Recorded information =
::::::::

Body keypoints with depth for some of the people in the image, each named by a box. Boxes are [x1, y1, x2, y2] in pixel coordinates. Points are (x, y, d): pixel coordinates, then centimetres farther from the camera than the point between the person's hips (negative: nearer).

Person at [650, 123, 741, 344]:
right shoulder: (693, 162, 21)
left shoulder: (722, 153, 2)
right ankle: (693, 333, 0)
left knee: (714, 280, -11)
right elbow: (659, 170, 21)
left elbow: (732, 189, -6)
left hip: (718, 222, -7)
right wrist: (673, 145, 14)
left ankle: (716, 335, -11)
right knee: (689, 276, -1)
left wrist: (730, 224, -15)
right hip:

::::::::

The task = Reproduce each entry above character for character.

Your solution =
Body keypoints with depth for some of the people in the image, each named by a box. Boxes are [x1, y1, x2, y2] in pixel coordinates. Points are (x, y, d): pixel coordinates, then centimetres farther from the camera than the point between the person's hips (negative: nearer).

Person at [650, 123, 741, 344]:
right shoulder: (693, 162, 21)
left shoulder: (722, 153, 2)
right ankle: (693, 333, 0)
left knee: (714, 280, -11)
right elbow: (659, 170, 21)
left elbow: (732, 189, -6)
left hip: (718, 222, -7)
right wrist: (673, 145, 14)
left ankle: (716, 335, -11)
right knee: (689, 276, -1)
left wrist: (730, 224, -15)
right hip:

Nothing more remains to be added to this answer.